At the beginning of a project, everything feels simple. The team is small, the codebase is shared, and communication is fast. We move quickly, without too many constraints.
But over time, the team grows. The product grows too. And what worked at the beginning starts to show its limits.
When teams step on each other
I worked on a project where several teams were working on the same codebase. Each team was building its own features, but very quickly, problems started to appear.
A change in one part of the codebase would break something else. Several teams were modifying the same files. Dependencies became harder and harder to manage.
And most importantly, no one really knew where their responsibilities started and ended.
Little by little, this created a lot of coordination, conflicts, and delivery started to slow down: features took more time to be released, changes became more risky, and every evolution required more coordination.
The problem was not technical
The codebase was organized from a purely technical point of view.
A monolith strongly coupled to the framework, structured around its conventions.
At first, it made sense. But over time, it became harder and harder to understand the codebase when we needed to change it.
And more importantly, the language used in the code did not reflect the business.
We were using technical terms or framework-related concepts that did not make sense for product or business teams. Communication became more difficult, simply because we were not speaking the same language.
The real problem was not only technical.
The codebase had grown… but it had never been structured for that.
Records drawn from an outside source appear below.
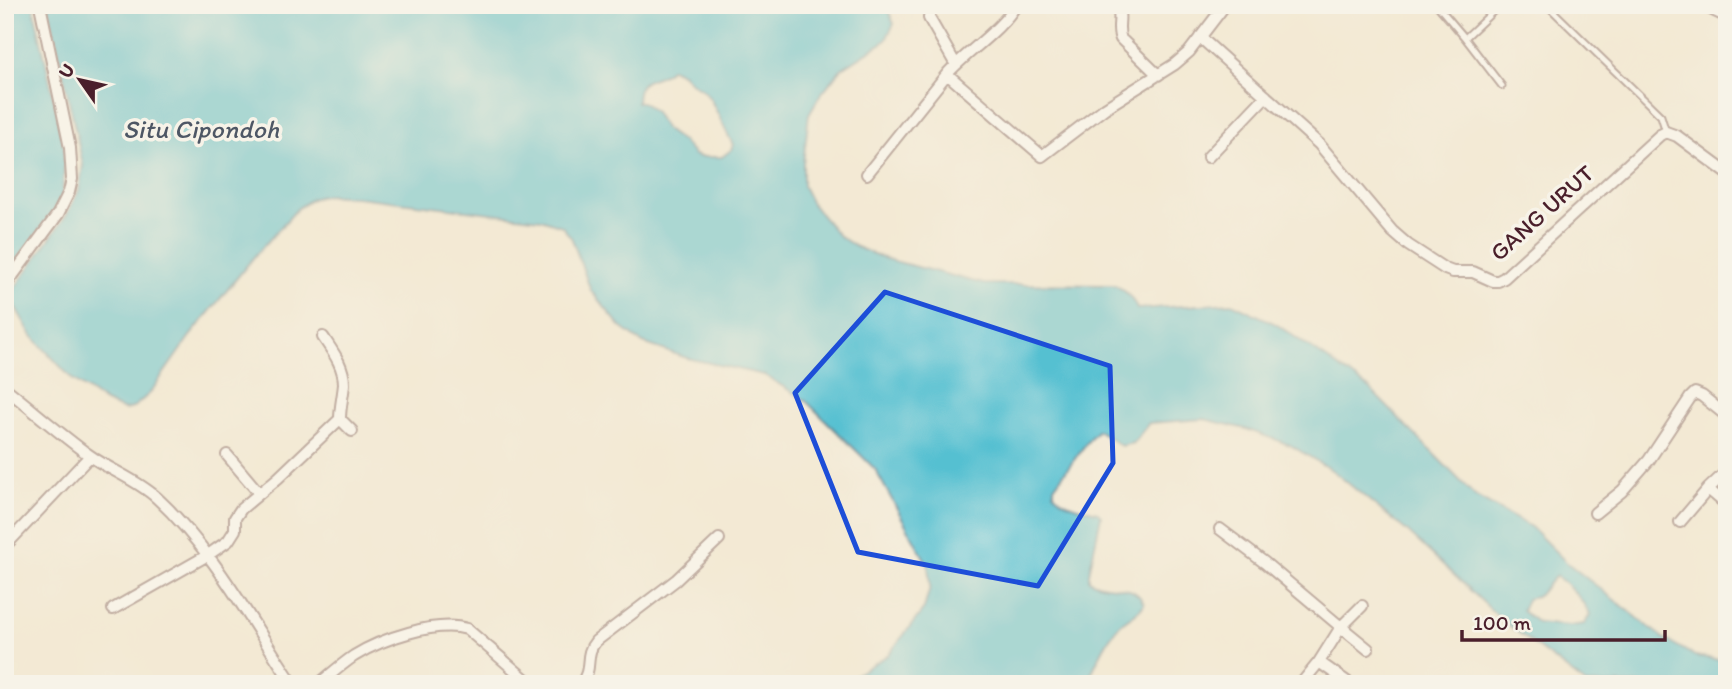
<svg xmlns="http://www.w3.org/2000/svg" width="1732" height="689" viewBox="0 0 1732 689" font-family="Itim,sans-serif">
	<rect width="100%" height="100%" fill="#f7f3e8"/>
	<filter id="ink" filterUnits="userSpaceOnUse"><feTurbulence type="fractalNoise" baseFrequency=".0143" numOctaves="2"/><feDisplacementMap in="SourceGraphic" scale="14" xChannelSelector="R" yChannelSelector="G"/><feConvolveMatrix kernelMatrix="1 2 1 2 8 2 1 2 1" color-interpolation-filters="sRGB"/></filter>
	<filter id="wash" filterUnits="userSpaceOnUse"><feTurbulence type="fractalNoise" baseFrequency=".00686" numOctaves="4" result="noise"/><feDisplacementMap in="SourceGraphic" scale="28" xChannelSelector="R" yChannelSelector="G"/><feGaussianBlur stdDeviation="1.57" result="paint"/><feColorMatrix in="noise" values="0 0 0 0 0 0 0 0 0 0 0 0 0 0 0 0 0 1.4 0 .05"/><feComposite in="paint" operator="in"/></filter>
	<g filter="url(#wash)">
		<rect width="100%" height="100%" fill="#f3e9d4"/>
		<!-- water -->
		<path fill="#55c0d1" stroke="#50707e" stroke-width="2" fill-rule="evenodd" d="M5 5H33L64 144V172L62 196 55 210 5 276Z
			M48 5H879L889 12 894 24 885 41 841 69 820 95 809 114 803 163V186L812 204 838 235 856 247 886 259 984 284 1115 285C1126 291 1132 297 1137 309L1232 303 1276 324 1369 388 1476 497 1531 527 1566 562 1663 638 1695 656 1727 661V684H1586L1502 620 1408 532 1333 471 1290 445 1246 429 1204 419 1149 423 1133 443 1121 446 1098 430 1091 437 1054 487V493C1064 506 1083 508 1098 512L1101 516 1089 573V580C1105 592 1134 580 1144 604 1139 614 1127 617 1119 626 1107 638 1094 667 1087 684H840L888 655 924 609 930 587 928 565 875 469 805 400 764 375 687 358 643 343 621 327 591 291 572 239 562 226 541 219 357 197 326 195 311 199 297 209 253 258 190 336 150 393 133 408 124 410 105 402 73 380 32 336 9 296 67 214 79 190 83 165ZM671 68 682 73 689 81 704 91 711 100 733 145 731 150 722 157H700L694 155 683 142 665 129 655 112 642 102H637C638 71 656 85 671 68ZM1556 576C1571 586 1582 599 1590 615L1584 624 1570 626 1538 623 1522 611 1527 599 1536 597Z"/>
	</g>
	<g filter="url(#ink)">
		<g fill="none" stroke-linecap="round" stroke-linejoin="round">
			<!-- lane casing -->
			<g stroke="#856666" stroke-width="9">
				<path id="lane" d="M1437 5 1465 38 1500 5
					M1547 5 1661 116 1666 132
					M1465 38 1502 86"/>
			</g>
			<!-- street casing -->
			<g stroke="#856666" stroke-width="14">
				<path id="street" d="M935 5 930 13 929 18 956 65
					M1114 5C1125 14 1115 26 1121 39L1158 75
					M1702 5 1727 17
					M1200 37 1319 144 1392 231 1408 245 1445 269 1453 272H1473L1493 281H1498L1504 278 1660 135 1666 132 1677 136 1727 173
					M947 74C968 51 1001 30 1016 5
					M1208 157 1266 96
					M867 174 947 74 1042 156 1105 108 1175 64 1189 52 1225 5
					M5 286 58 214 69 192 72 179 70 148 40 5
					M323 337C333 352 344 366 344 384 343 396 340 407 340 419
					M5 388C33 410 60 434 89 455 111 471 136 479 157 498 213 550 250 620 293 684
					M227 455 259 493
					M1708 489 1727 505
					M1595 513 1622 491 1649 460 1690 398 1695 393 1702 396 1727 416
					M1680 522 1708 489 1727 471
					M1220 529 1265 563 1341 627 1319 662 1301 684
					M5 546 90 456
					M1362 606 1341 627 1368 649
					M113 609 208 555 228 541 235 530V518L241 509 278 478 340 419 352 431
					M1319 662 1350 684
					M319 684C331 674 342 664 354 656 381 639 436 620 467 629L531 684
					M581 684C594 667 583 656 596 641L676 580 719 539"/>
			</g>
			<!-- lane -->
			<use href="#lane" stroke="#fff" stroke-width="5"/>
			<!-- street -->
			<use href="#street" stroke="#fff" stroke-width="10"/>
		</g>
	</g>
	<!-- marked area -->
	<path d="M0 0H1732V689H0ZM885 292 1110 366 1113 463 1038 586 858 552 795 393Z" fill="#f3e9d4" fill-opacity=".55" fill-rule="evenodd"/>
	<path fill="none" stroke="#1d4ed8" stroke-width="5" stroke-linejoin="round" d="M885 292 1110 366 1113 463 1038 586 858 552 795 393Z"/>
	<g text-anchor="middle" stroke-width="7" stroke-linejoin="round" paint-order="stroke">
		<!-- street labels -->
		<g font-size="24" fill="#4a1f2b" stroke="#f7f3e8">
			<text transform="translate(1542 213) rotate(-42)" y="8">GANG URUT</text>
		</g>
		<!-- water labels -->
		<g font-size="26" font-style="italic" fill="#4e5765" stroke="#f7f3e8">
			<text x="201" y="138">Situ Cipondoh</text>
		</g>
	</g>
	<!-- margin -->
	<rect width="1732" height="689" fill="none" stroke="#f7f3e8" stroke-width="28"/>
	<!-- north arrow -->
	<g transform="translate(80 80) rotate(304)" stroke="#f7f3e8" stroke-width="5" paint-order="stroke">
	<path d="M0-5L12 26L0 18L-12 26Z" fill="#4a1f2b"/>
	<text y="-10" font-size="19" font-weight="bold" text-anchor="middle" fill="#4a1f2b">U</text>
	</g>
	<!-- scale -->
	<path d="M1462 630v10h203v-10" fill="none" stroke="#4a1f2b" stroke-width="3.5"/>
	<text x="1473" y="630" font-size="21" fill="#4a1f2b" stroke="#f7f3e8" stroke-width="5" paint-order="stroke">100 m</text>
</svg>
It was not designed to allow multiple teams to work efficiently on it. And the way teams were organized did not match how the codebase was built.
Teams were working on the same areas of the codebase, strongly coupled together, depending on each other and blocking each other.
Splitting by business domain
To solve this problem, we used DDD.
The idea is not to add more patterns or complexity, but to simplify by structuring the codebase around the business.
The goal is to make the codebase reflect the business, not the other way around.
We identify Bounded Contexts: parts of the codebase that each represent a part of the business.
You can see them as “applications inside the application”. Each context has its own logic, its own language, and its own rules.
They are decoupled from each other, and their interactions are clearly defined.
We know who depends on who, what data is exchanged, and how it should be communicated.
This global view is described in a Context Map, which helps to visualize relationships between contexts and clarify dependencies.
Defining clear responsibilities
Once these contexts were identified, we assigned them to teams.
Each team became responsible for one or more contexts. This reduced code collisions and clarified responsibilities.
Teams knew exactly where they could make changes, and where they should not.
By limiting dependencies and conflict areas, this setup helped teams better understand the codebase and gain autonomy.
Structuring to improve delivery
After this change, frictions between teams decreased and it became easier to evolve the codebase without impacting other teams.
Interactions did not disappear, but they became clearer and less blocking.
The codebase also became easier to evolve.
Conclusion
When a team grows, complexity does not only come from the code.
It also comes from how the codebase and teams are structured.
As long as this structure is not clear, teams step on each other and delivery slows down, which directly impacts the ability to ship new features.
Structuring the codebase around the business brings clarity, defines responsibilities, and reduces friction.
And this is often what allows teams to deliver again in a more smooth and reliable way.